Nevertheless, a special committee comprised of the independent members of Colossus’ board of directors endorsed the deal.

“The special committee has concluded that the company is in serious financial difficulty,” Colossus wrote in a statement. “This conclusion was reached on the basis that the company does not have sufficient funds to carry out its business activities and its attempts to raise capital from a variety of sources have been unsuccessful.

“If the loan is not completed immediately and the private placement shortly thereafter, the company and its subsidiaries will not be able to meet their respective obligations, including without limitation their obligations to employees and trade creditors,” the statement continued. “In addition, the company will not have the resources to pay the interest payments of approximately $3.3 million due on Dec. 31, 2013, under the notes unless the noteholders approve the deferral of the interest payment date at the meeting.”

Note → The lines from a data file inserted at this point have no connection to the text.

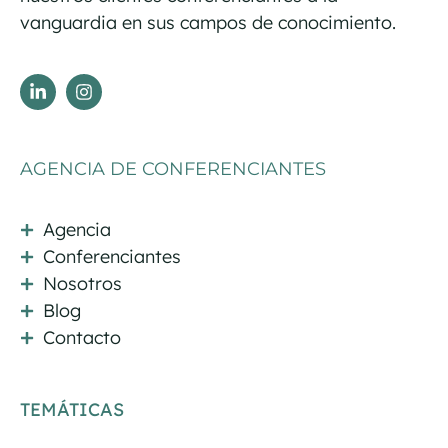
vanguardia en sus campos de conocimiento.
AGENCIA DE CONFERENCIANTES
Agencia
Conferenciantes
Nosotros
Blog
Contacto
TEMÁTICAS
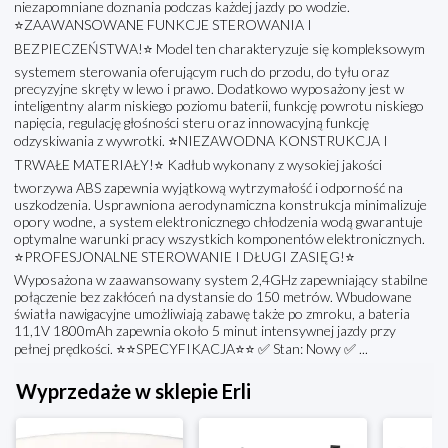
niezapomniane doznania podczas każdej jazdy po wodzie.
⭐ZAAWANSOWANE FUNKCJE STEROWANIA I
BEZPIECZEŃSTWA!⭐ Model ten charakteryzuje się kompleksowym
systemem sterowania oferującym ruch do przodu, do tyłu oraz
precyzyjne skręty w lewo i prawo. Dodatkowo wyposażony jest w
inteligentny alarm niskiego poziomu baterii, funkcję powrotu niskiego
napięcia, regulację głośności steru oraz innowacyjną funkcję
odzyskiwania z wywrotki. ⭐NIEZAWODNA KONSTRUKCJA I
TRWAŁE MATERIAŁY!⭐ Kadłub wykonany z wysokiej jakości
tworzywa ABS zapewnia wyjątkową wytrzymałość i odporność na
uszkodzenia. Usprawniona aerodynamiczna konstrukcja minimalizuje
opory wodne, a system elektronicznego chłodzenia wodą gwarantuje
optymalne warunki pracy wszystkich komponentów elektronicznych.
⭐PROFESJONALNE STEROWANIE I DŁUGI ZASIĘG!⭐
Wyposażona w zaawansowany system 2,4GHz zapewniający stabilne
połączenie bez zakłóceń na dystansie do 150 metrów. Wbudowane
światła nawigacyjne umożliwiają zabawę także po zmroku, a bateria
11,1V 1800mAh zapewnia około 5 minut intensywnej jazdy przy
pełnej prędkości. ⭐⭐SPECYFIKACJA⭐⭐ ✅ Stan: Nowy ✅ ...
Wyprzedaże w sklepie Erli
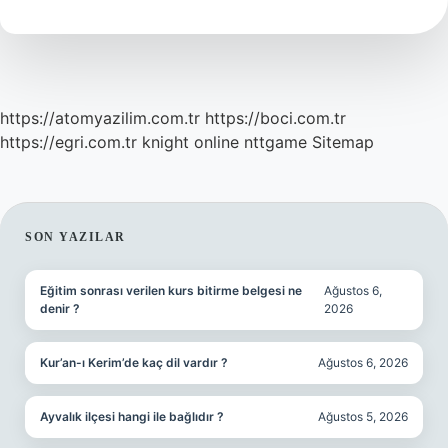
Demek
https://atomyazilim.com.tr
https://boci.com.tr
https://egri.com.tr
knight online
nttgame
Sitemap
SIDEBAR
SON YAZILAR
Eğitim sonrası verilen kurs bitirme belgesi ne
Ağustos 6,
denir ?
2026
Kur’an-ı Kerim’de kaç dil vardır ?
Ağustos 6, 2026
Ayvalık ilçesi hangi ile bağlıdır ?
Ağustos 5, 2026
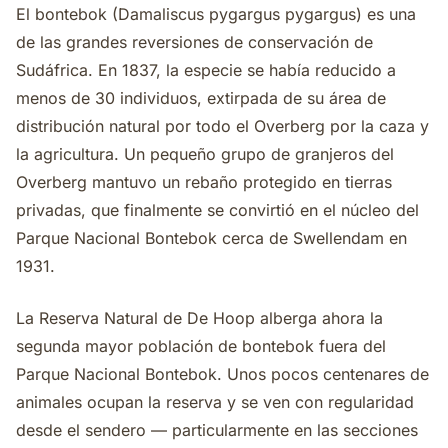
El bontebok (Damaliscus pygargus pygargus) es una
de las grandes reversiones de conservación de
Sudáfrica. En 1837, la especie se había reducido a
menos de 30 individuos, extirpada de su área de
distribución natural por todo el Overberg por la caza y
la agricultura. Un pequeño grupo de granjeros del
Overberg mantuvo un rebaño protegido en tierras
privadas, que finalmente se convirtió en el núcleo del
Parque Nacional Bontebok cerca de Swellendam en
1931.
La Reserva Natural de De Hoop alberga ahora la
segunda mayor población de bontebok fuera del
Parque Nacional Bontebok. Unos pocos centenares de
animales ocupan la reserva y se ven con regularidad
desde el sendero — particularmente en las secciones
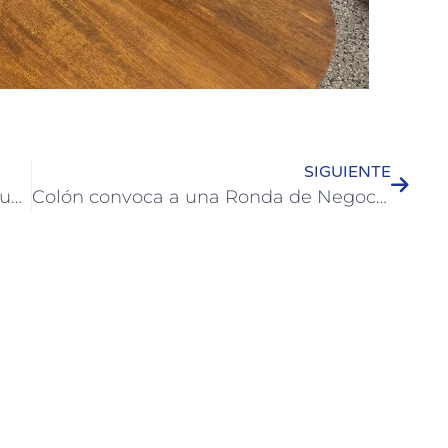
SIGUIENTE
El Intendente de Colón recibió a la nueva cónsul de Uruguay en la ciudad
Colón convoca a una Ronda de Negocios para vincular a bodegas locales con el sector turístico y gastronómico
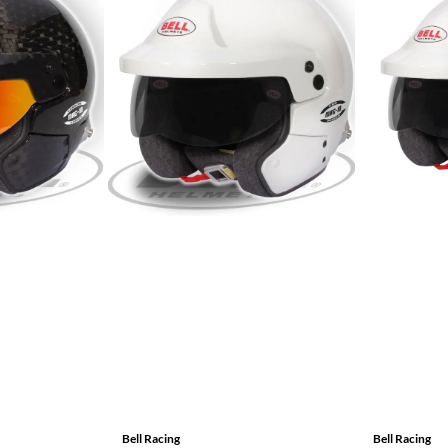
Bell Racing
Bell Racing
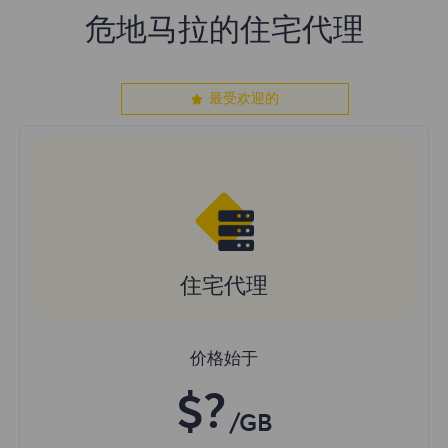
危地马拉的住宅代理
最受欢迎的
住宅代理
价格始于
$?
/GB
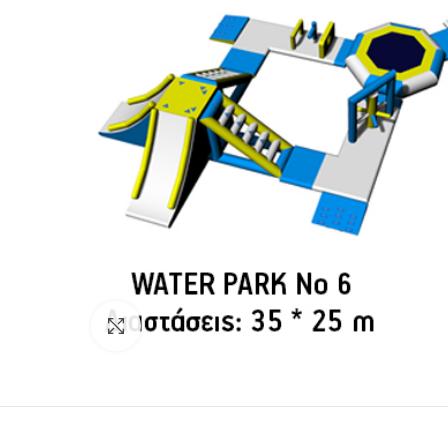
Click to enlarge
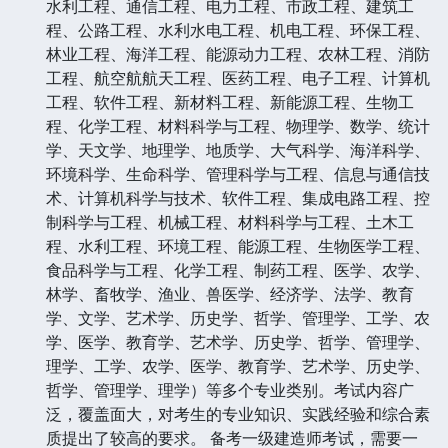
水利工程、通信工程、电力工程、市政工程、建筑工
程、公路工程、水利水电工程、机电工程、环保工程、
林业工程、海洋工程、能源动力工程、农林工程、消防
工程、航空航航天工程、医药工程、电子工程、计算机
工程、软件工程、新材料工程、新能源工程、生物工
程、化学工程、材料科学与工程、物理学、数学、统计
学、天文学、地理学、地质学、大气科学、海洋科学、
环境科学、生命科学、管理科学与工程、信息与通信技
术、计算机科学与技术、软件工程、集成电路工程、控
制科学与工程、机械工程、材料科学与工程、土木工
程、水利工程、环境工程、能源工程、生物医学工程、
食品科学与工程、化学工程、制药工程、医学、农学、
林学、畜牧学、渔业、兽医学、经济学、法学、教育
学、文学、艺术学、历史学、哲学、管理学、工学、农
学、医学、教育学、艺术学、历史学、哲学、管理学、
理学、工学、农学、医学、教育学、艺术学、历史学、
哲学、管理学、理学）等多个专业类别。考试内容广
泛，覆盖面大，对考生的专业知识、实践经验和综合素
质提出了较高的要求。 备考一级建造师考试，需要一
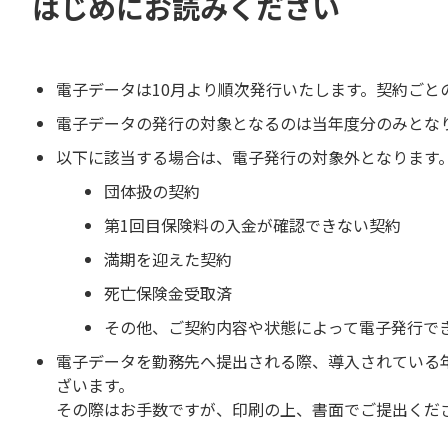
はじめにお読みください
電子データは10月より順次発行いたします。契約ごと
電子データの発行の対象となるのは当年度分のみとな
以下に該当する場合は、電子発行の対象外となります
団体扱の契約
第1回目保険料の入金が確認できない契約
満期を迎えた契約
死亡保険金受取済
その他、ご契約内容や状態によって電子発行で
電子データを勤務先へ提出される際、導入されている
ざいます。
その際はお手数ですが、印刷の上、書面でご提出くだ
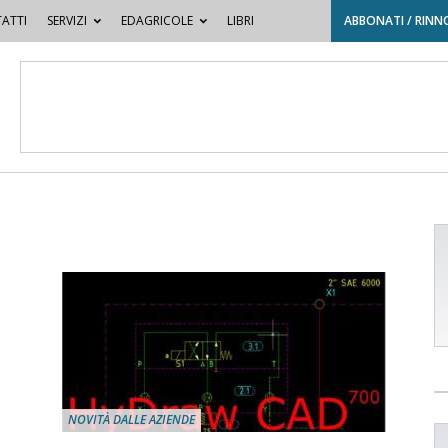
ATTI
SERVIZI
EDAGRICOLE
LIBRI
ABBONATI / RINN
NOVITÀ DALLE AZIENDE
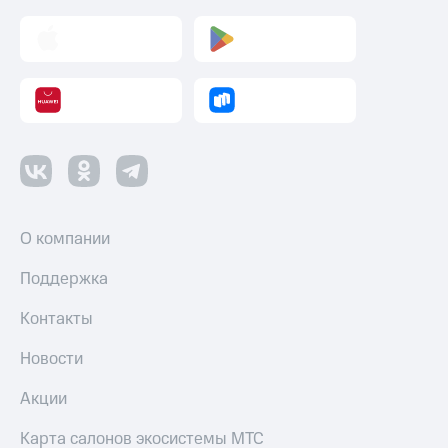
О компании
Поддержка
Контакты
Новости
Акции
Карта салонов экосистемы МТС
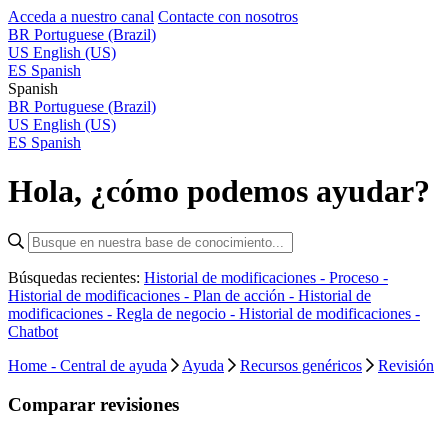
Acceda a nuestro canal
Contacte con nosotros
BR
Portuguese (Brazil)
US
English (US)
ES
Spanish
Spanish
BR
Portuguese (Brazil)
US
English (US)
ES
Spanish
Hola, ¿cómo podemos ayudar?
Búsquedas recientes:
Historial de modificaciones - Proceso -
Historial de modificaciones - Plan de acción -
Historial de
modificaciones - Regla de negocio -
Historial de modificaciones -
Chatbot
Home - Central de ayuda
Ayuda
Recursos genéricos
Revisión
Comparar revisiones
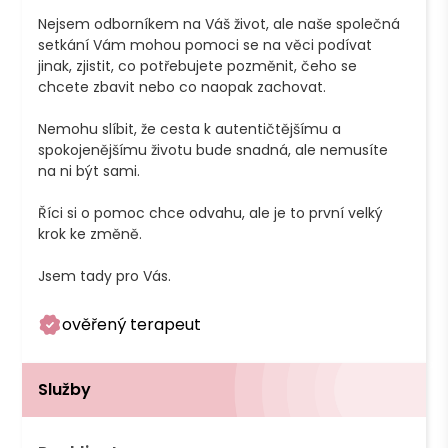
Nejsem odborníkem na Váš život, ale naše společná 
setkání Vám mohou pomoci se na věci podívat 
jinak, zjistit, co potřebujete pozměnit, čeho se 
chcete zbavit nebo co naopak zachovat. 

Nemohu slíbit, že cesta k autentičtějšímu a 
spokojenějšímu životu bude snadná, ale nemusíte 
na ni být sami. 

Říci si o pomoc chce odvahu, ale je to první velký 
krok ke změně.

Jsem tady pro Vás.
ověřený terapeut
Služby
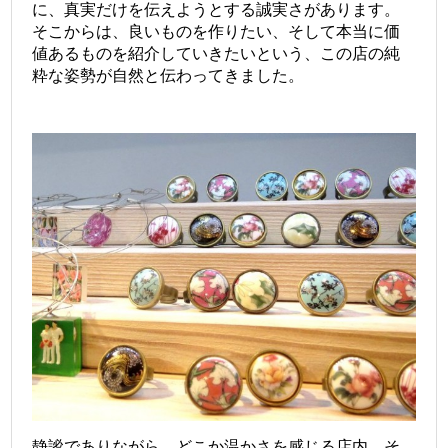
に、真実だけを伝えようとする誠実さがあります。
そこからは、良いものを作りたい、そして本当に価
値あるものを紹介していきたいという、この店の純
粋な姿勢が自然と伝わってきました。
静謐でありながら、どこか温かさを感じる店内。そ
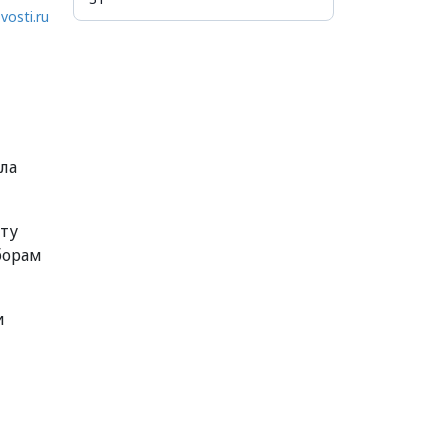
vosti.ru
яла
хту
борам
и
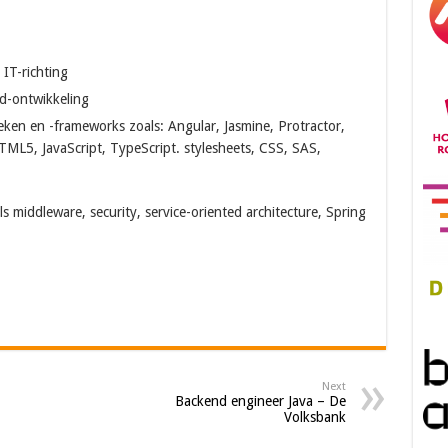
 IT-richting
nd-ontwikkeling
ken en -frameworks zoals: Angular, Jasmine, Protractor,
5, JavaScript, TypeScript. stylesheets, CSS, SAS,
 middleware, security, service-oriented architecture, Spring
Next
Backend engineer Java – De
Volksbank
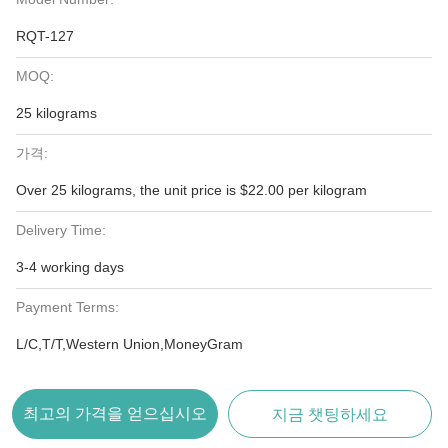
RQT-127
MOQ:
25 kilograms
가격:
Over 25 kilograms, the unit price is $22.00 per kilogram
Delivery Time:
3-4 working days
Payment Terms:
L/C,T/T,Western Union,MoneyGram
최고의 가격을 얻으십시오
지금 챗팅하세요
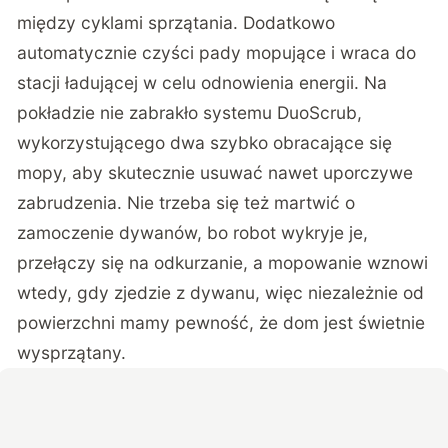
między cyklami sprzątania. Dodatkowo
automatycznie czyści pady mopujące i wraca do
stacji ładującej w celu odnowienia energii. Na
pokładzie nie zabrakło systemu DuoScrub,
wykorzystującego dwa szybko obracające się
mopy, aby skutecznie usuwać nawet uporczywe
zabrudzenia. Nie trzeba się też martwić o
zamoczenie dywanów, bo robot wykryje je,
przełączy się na odkurzanie, a mopowanie wznowi
wtedy, gdy zjedzie z dywanu, więc niezależnie od
powierzchni mamy pewność, że dom jest świetnie
wysprzątany.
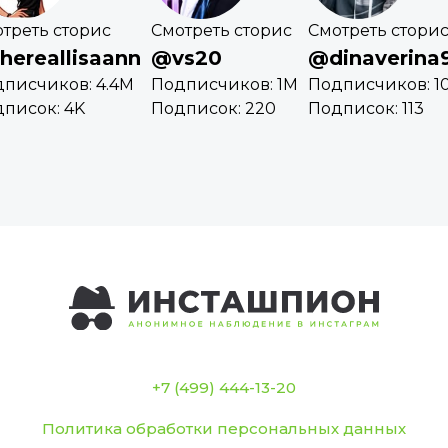
треть сторис
Смотреть сторис
Смотреть стори
hereallisaann
@vs20
@dinaverina
писчиков: 4.4M
Подписчиков: 1M
Подписчиков: 10
писок: 4K
Подписок: 220
Подписок: 113
+7 (499) 444-13-20
Политика обработки персональных данных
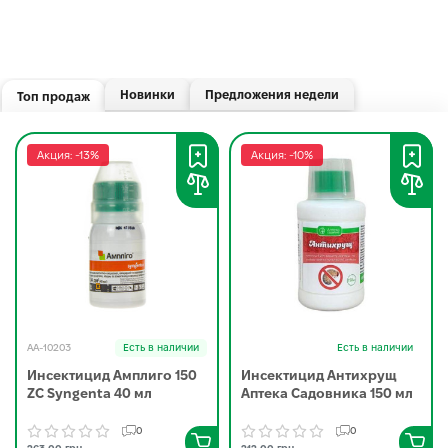
Новинки
Предложения недели
Топ продаж
Акция: -13%
Акция: -10%
AA-10203
Есть в наличии
Есть в наличии
Инсектицид Амплиго 150
Инсектицид Антихрущ
ZC Syngenta 40 мл
Аптека Садовника 150 мл
0
0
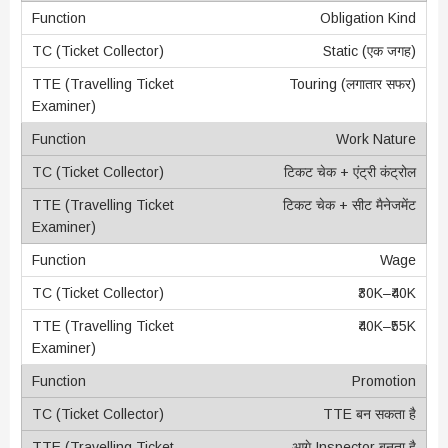
Obligation Kind
Static (एक जगह)
Touring (लगातार सफर)
Work Nature
टिकट चेक + एंट्री कंट्रोल
टिकट चेक + सीट मैनेजमेंट
Wage
₹30K–₹40K
₹40K–₹55K
Promotion
TTE बन सकता है
आगे Inspector बनता है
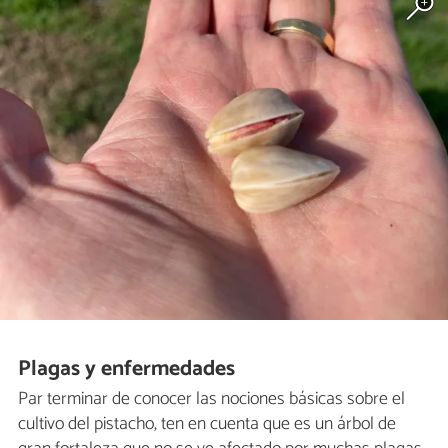
Plagas y enfermedades
Par terminar de conocer las nociones básicas sobre el
cultivo del pistacho, ten en cuenta que es un árbol de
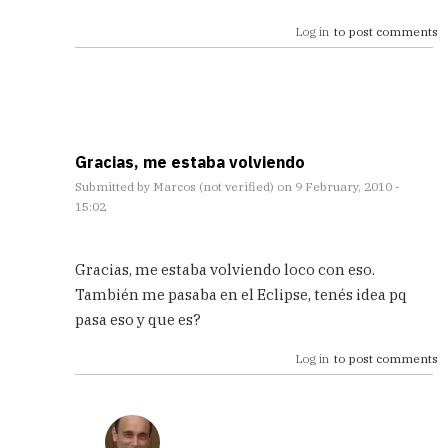
está!
Log in
to post comments
by
Andreu
(not
Verified)
Gracias, me estaba volviendo
Submitted by
Marcos (not verified)
on 9 February, 2010 -
15:02
In
reply
Gracias, me estaba volviendo loco con eso.
to
También me pasaba en el Eclipse, tenés idea pq
ya
pasa eso y que es?
está!
by
Log in
to post comments
Andreu
(not
Verified)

Colossus’ share price was almost unchanged on the news, gaining a penny to close at 17¢. The market had already priced the company’s conundrum into its share price: a year ago CSI shares were worth almost $5, two years ago they traded above $7, and in late 2010 they peaked at almost $10.

Colossus says it has spent US$90 million developing Serra Pelada to date, plus US$14.5 million in exploration spending. However, the company has burned through more than $400 million in the last seven years and Serra Pelada is its only project. Most of those funds came from equity raises, the most recent of which closed in August after raising $38 million.

Despite its advanced development stage Serra Pelada does not actually host a defined resource. After its drills encountered exceptionally high grades, such as a 2011 hit that returned 7.3 metres grading 1,494.7 grams gold per tonne, 516 grams platinum per
tonnes, and 559 grams palladium per tonne, Colossus focused on underground development and bulk sampling. As a result the company never calculated a resource estimate.

Completing a resource estimate is another condition of the Arias deal.

Whoever ends up in charge at Serra Pelada will get a mine that is almost ready to go. The process plant, which includes all crushing, screening, and grinding circuits, is complete and precommissioned. The site is connected to the national power grid, and some 2.3 km of development is already complete in the underground mine. All told, the mine is 95% complete – also known as Oh so close.